Experts flag data spills as house-help platforms bring physical AI home

Experts flag data spills as house-help platforms bring physical AI home



Recent data collection experiments by on-demand service platforms Pronto and Snabbit have drawn attention to the emerging physical AI ecosystem in India, with safety experts raising concerns about how such data is collected, processed and shared in the absence of clear safeguards.

Sources told ET that the Ministry of Electronics and Information Technology (MeitY) has taken note of recent developments, particularly around Pronto’s in-home recording pilots. Detailed queries sent to MeitY on whether the government will consider mandatory audit requirements for companies collecting sensitive real-world activity data through wearables or AI systems remained unanswered until the publication of this report.

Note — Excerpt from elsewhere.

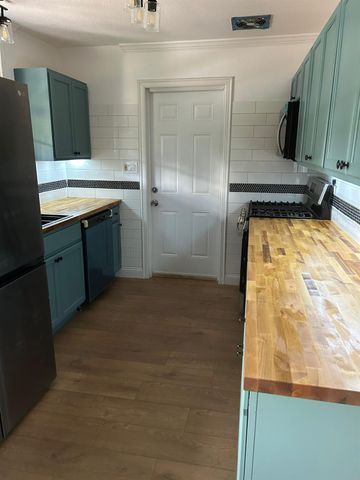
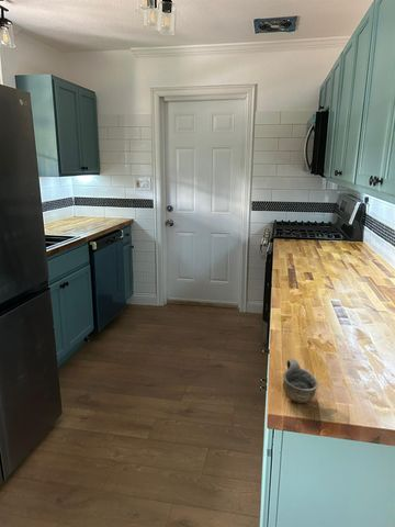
+ cup [282,358,319,404]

Lightspeed-backed Snabbit conducted a pilot in April with Y Combinator-backed Human Archive. A Snabbit spokesperson told ET that the company had evaluated a preliminary proposal within a controlled training-centre environment but did not proceed further.

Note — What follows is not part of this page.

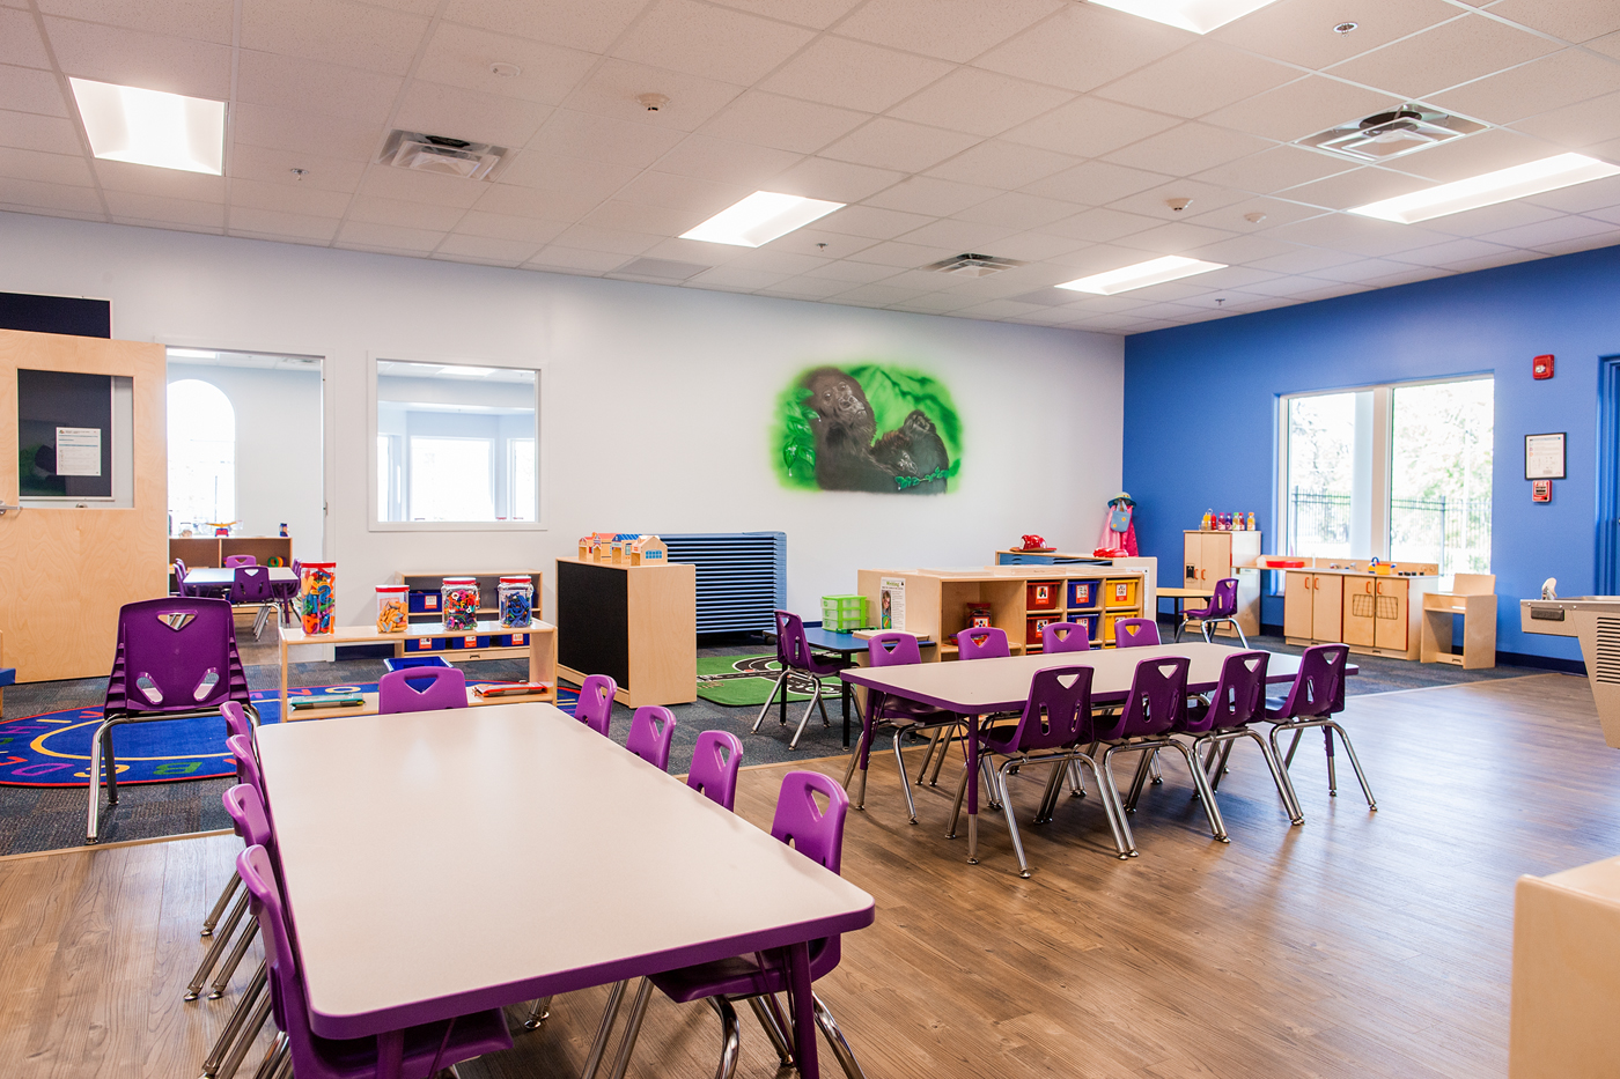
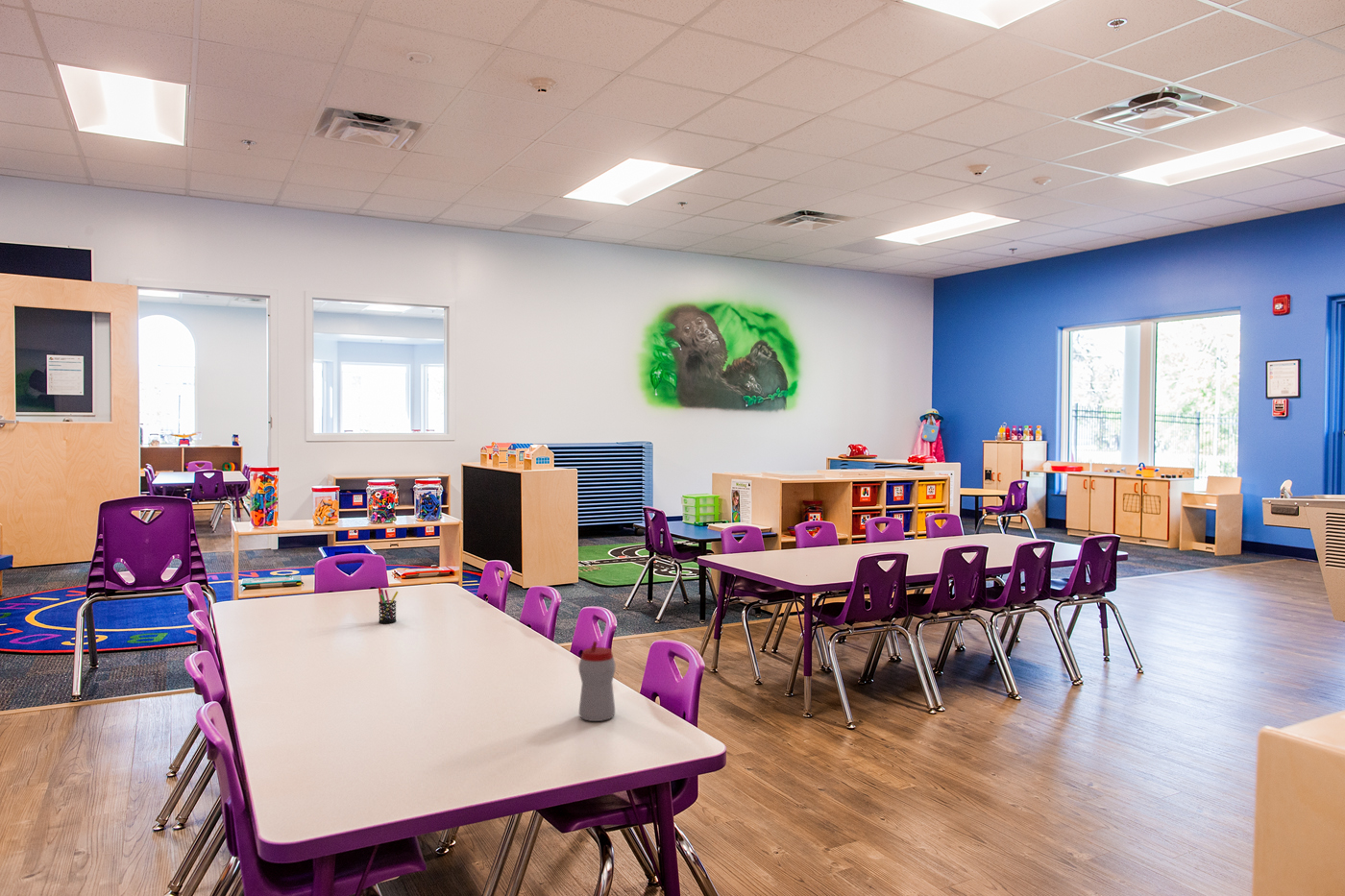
+ pen holder [378,586,399,624]
+ sippy cup [577,641,616,722]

The developments underscore growing interest among Indian entrepreneurs and investors in physical AI, an emerging category focused on training AI systems to understand movement, physical environments and real-world tasks.

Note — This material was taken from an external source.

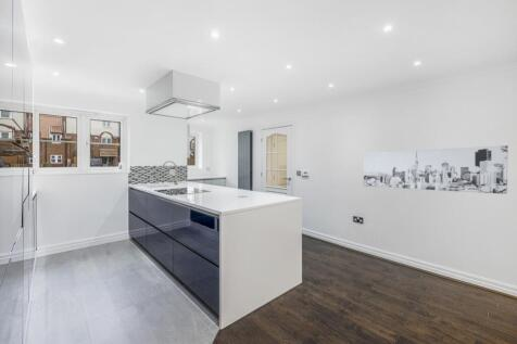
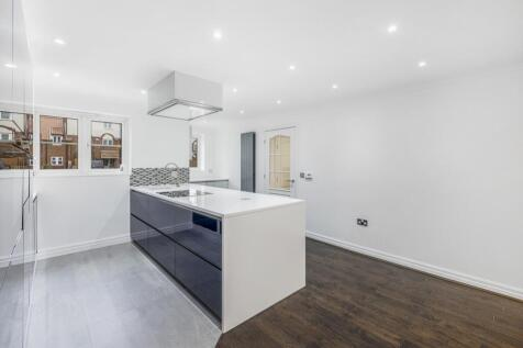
- wall art [363,144,509,195]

Legal experts, however, warned that AI-enabled wearable devices and recording systems expose gaps in current privacy frameworks by creating risks beyond traditional forms of data collection.

While India has a legal foundation through the Digital Personal Data Protection (DPDP) Act, 2023, the Information Technology Act and constitutional privacy principles, AI-linked recordings inside homes raise concerns around “continuous observation, behavioural profiling and inferential analysis,” according to Anushkaa Arora, principal and founder of New Delhi-based ABA Law Office.